Studies such as this have opened the door to a whole host of possibilities for the Human Cell Atlas project. Yet, to ensure its success, it is essential that international collaboration becomes an intrinsic part of the scientific landscape, with leading sequencing technology made available across the board.
Indeed, a project the scale of HCA is too large for a single country, let alone an individual institution, to undertake. International collaborations like the HCA build on a long tradition of cross-border collaboration in genomics science, from the original Human Genome Project to newer initiatives like the Spatiotemporal Omics Consortium (STOC).
Bringing together more than 170 experts from 30 countries around the world, the STOC seeks to unite, organize and advance global scientific efforts in spatiotemporal omics - a type of technology which builds on developments in single-cell to allow scientists to map a panoramic atlas of every cell in an organism, according to their individual biomolecular profiles, across both space and time.

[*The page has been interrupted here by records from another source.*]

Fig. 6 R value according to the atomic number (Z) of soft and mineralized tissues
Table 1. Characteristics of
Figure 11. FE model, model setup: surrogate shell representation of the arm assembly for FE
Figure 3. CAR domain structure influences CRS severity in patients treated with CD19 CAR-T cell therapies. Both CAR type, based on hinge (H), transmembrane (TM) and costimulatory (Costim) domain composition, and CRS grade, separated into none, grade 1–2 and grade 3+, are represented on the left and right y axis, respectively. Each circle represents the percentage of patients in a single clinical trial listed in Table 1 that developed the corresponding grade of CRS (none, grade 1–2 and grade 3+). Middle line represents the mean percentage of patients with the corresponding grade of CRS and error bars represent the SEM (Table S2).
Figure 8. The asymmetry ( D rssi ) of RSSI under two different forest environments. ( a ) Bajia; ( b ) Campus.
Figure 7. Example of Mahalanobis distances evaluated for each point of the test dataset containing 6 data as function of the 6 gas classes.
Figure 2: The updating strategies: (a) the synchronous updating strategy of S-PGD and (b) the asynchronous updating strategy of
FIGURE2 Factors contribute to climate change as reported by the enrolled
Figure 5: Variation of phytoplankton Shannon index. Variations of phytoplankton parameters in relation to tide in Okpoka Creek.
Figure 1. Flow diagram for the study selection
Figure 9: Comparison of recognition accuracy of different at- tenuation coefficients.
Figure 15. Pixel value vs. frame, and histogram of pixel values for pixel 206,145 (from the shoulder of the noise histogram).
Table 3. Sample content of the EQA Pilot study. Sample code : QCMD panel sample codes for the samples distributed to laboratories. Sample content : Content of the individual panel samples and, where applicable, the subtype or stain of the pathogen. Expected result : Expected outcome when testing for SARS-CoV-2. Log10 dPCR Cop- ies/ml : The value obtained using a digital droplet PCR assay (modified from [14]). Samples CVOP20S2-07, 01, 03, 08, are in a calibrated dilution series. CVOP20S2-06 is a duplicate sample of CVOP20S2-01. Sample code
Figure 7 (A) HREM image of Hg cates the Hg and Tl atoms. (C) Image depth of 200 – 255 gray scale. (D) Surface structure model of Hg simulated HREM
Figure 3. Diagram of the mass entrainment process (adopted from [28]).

The wider rollout of spatial multi-omics technology, such as BGI Group's Stereo-seq technology, is essential to the building complete cellular reference maps of the human body. The increasing availability of these technologies is powering the STOC's mission to understand the molecular dynamics of biological processes that are fundamental to all life on earth.
Mirroring the development of digital maps, it is clear the advancement of sequencing technologies from single-cell to spatiotemporal omics is bringing our understanding of life itself sharply into focus, with the impact of these sequencing technologies set to accelerate as they are applied more widely. Now we must build on what we have achieved to date and drive advancements in sequencing technologies even further.